Input for this task |
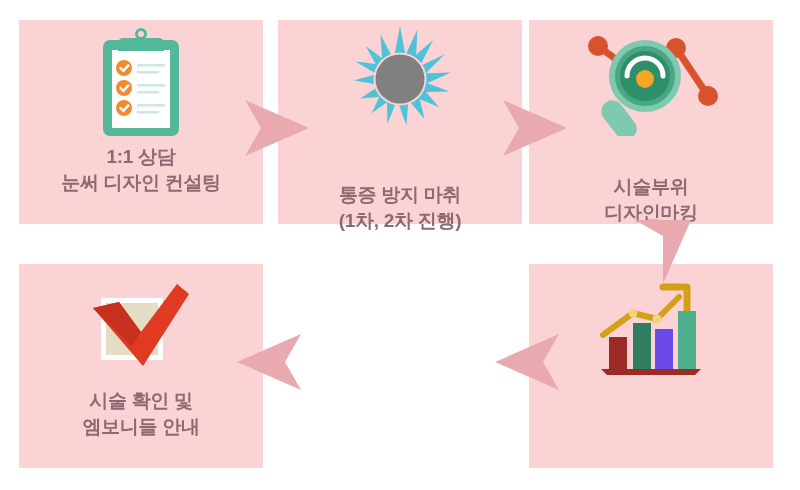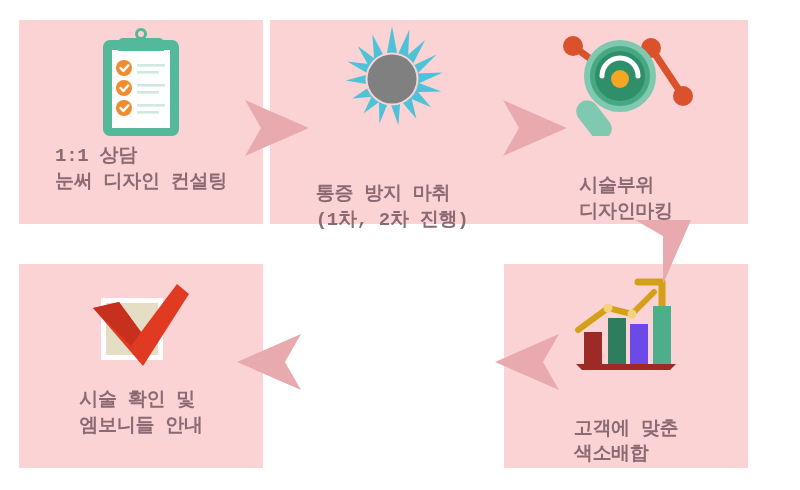--- a/index.html
+++ b/index.html
@@ -28,41 +28,41 @@
     background: #fbd3d4;
     box-sizing: border-box;
     display: flex;
     flex-direction: column;
     align-items: center;
     justify-content: flex-start;
   }
   .card.r1 { top: 20px; }
   .card.r2 { top: 264px; }
   .card.c1 { left: 19px; }
-  .card.c2 { left: 270px; gap: 48px; }
-  .card.c3 { left: 504px; gap: 38px; }
+  .card.c2 { left: 278px; gap: 48px; }
+  .card.c3 { left: 529px; gap: 38px; }
 
   .icon-wrap {
     height: 124px;
     width: 100%;
     display: flex;
     align-items: center;
     justify-content: center;
     padding-top: 4px;
     box-sizing: border-box;
   }
   .label {
+    text-align: center;
     color: #8b6a73;
     font-size: 19px;
     font-weight: bold;
     line-height: 1.35;
     letter-spacing: -0.3px;
     white-space: pre-line;
     padding: 0 6px;
-    font-family: Liberation Mono, monospace;
   }
 
   
   .arrow {
     position: absolute;
   }
   .arrow svg { display: block; }
 
   .arrow-r1 { left: 243px; top: 98px; width: 66px; height: 60px; }
   .arrow-r2 { left: 501px; top: 98px; width: 66px; height: 60px; }
@@ -156,22 +156,20 @@
         <circle cx="38" cy="38" r="4.5" fill="#f0d37a"></circle>
         <circle cx="62" cy="44" r="4.5" fill="#f0d37a"></circle>
         <path d="M68 12 h24 v24" fill="none" stroke="#d4a017" stroke-width="7" stroke-linecap="round" stroke-linejoin="round"></path>
         <rect x="14" y="62" width="18" height="32" fill="#9c2b28"></rect>
         <rect x="38" y="48" width="18" height="46" fill="#2f7d5f"></rect>
         <rect x="60" y="54" width="18" height="40" fill="#6b4ae8"></rect>
         <rect x="83" y="36" width="18" height="58" fill="#4dae8c"></rect>
         <path d="M6 94 h100 l-6 6 h-88 z" fill="#9c2b28"></path>
       </svg>
     </div>
-    <div class="label">고객에 맞춘
-색소배합</div>
   </div>
 
 
   <div class="card r2 c1">
     <div class="icon-wrap">
       <svg width="108" height="104" viewBox="0 0 108 104" aria-hidden="true">
         <rect x="14" y="22" width="62" height="62" fill="#ffffff"></rect>
         <rect x="19" y="27" width="52" height="52" fill="#e5ddc4"></rect>
         <path d="M6 32 l26 -6 l22 30 l36 -48 l12 10 l-46 72 z" fill="#e03a23"></path>
         <path d="M6 32 l26 -6 l22 30 l-10 14 z" fill="#c7301c"></path>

Action item | Output every entry verbatim but skip the pictures.

Answer section |
--- a/index.html
+++ b/index.html
@@ -28,41 +28,41 @@
     background: #fbd3d4;
     box-sizing: border-box;
     display: flex;
     flex-direction: column;
     align-items: center;
     justify-content: flex-start;
   }
   .card.r1 { top: 20px; }
   .card.r2 { top: 264px; }
   .card.c1 { left: 19px; }
-  .card.c2 { left: 270px; gap: 48px; }
-  .card.c3 { left: 504px; gap: 38px; }
+  .card.c2 { left: 278px; gap: 48px; }
+  .card.c3 { left: 529px; gap: 38px; }
 
   .icon-wrap {
     height: 124px;
     width: 100%;
     display: flex;
     align-items: center;
     justify-content: center;
     padding-top: 4px;
     box-sizing: border-box;
   }
   .label {
+    text-align: center;
     color: #8b6a73;
     font-size: 19px;
     font-weight: bold;
     line-height: 1.35;
     letter-spacing: -0.3px;
     white-space: pre-line;
     padding: 0 6px;
-    font-family: Liberation Mono, monospace;
   }
 
   
   .arrow {
     position: absolute;
   }
   .arrow svg { display: block; }
 
   .arrow-r1 { left: 243px; top: 98px; width: 66px; height: 60px; }
   .arrow-r2 { left: 501px; top: 98px; width: 66px; height: 60px; }
@@ -156,22 +156,20 @@
         <circle cx="38" cy="38" r="4.5" fill="#f0d37a"></circle>
         <circle cx="62" cy="44" r="4.5" fill="#f0d37a"></circle>
         <path d="M68 12 h24 v24" fill="none" stroke="#d4a017" stroke-width="7" stroke-linecap="round" stroke-linejoin="round"></path>
         <rect x="14" y="62" width="18" height="32" fill="#9c2b28"></rect>
         <rect x="38" y="48" width="18" height="46" fill="#2f7d5f"></rect>
         <rect x="60" y="54" width="18" height="40" fill="#6b4ae8"></rect>
         <rect x="83" y="36" width="18" height="58" fill="#4dae8c"></rect>
         <path d="M6 94 h100 l-6 6 h-88 z" fill="#9c2b28"></path>
       </svg>
     </div>
-    <div class="label">고객에 맞춘
-색소배합</div>
   </div>
 
 
   <div class="card r2 c1">
     <div class="icon-wrap">
       <svg width="108" height="104" viewBox="0 0 108 104" aria-hidden="true">
         <rect x="14" y="22" width="62" height="62" fill="#ffffff"></rect>
         <rect x="19" y="27" width="52" height="52" fill="#e5ddc4"></rect>
         <path d="M6 32 l26 -6 l22 30 l36 -48 l12 10 l-46 72 z" fill="#e03a23"></path>
         <path d="M6 32 l26 -6 l22 30 l-10 14 z" fill="#c7301c"></path>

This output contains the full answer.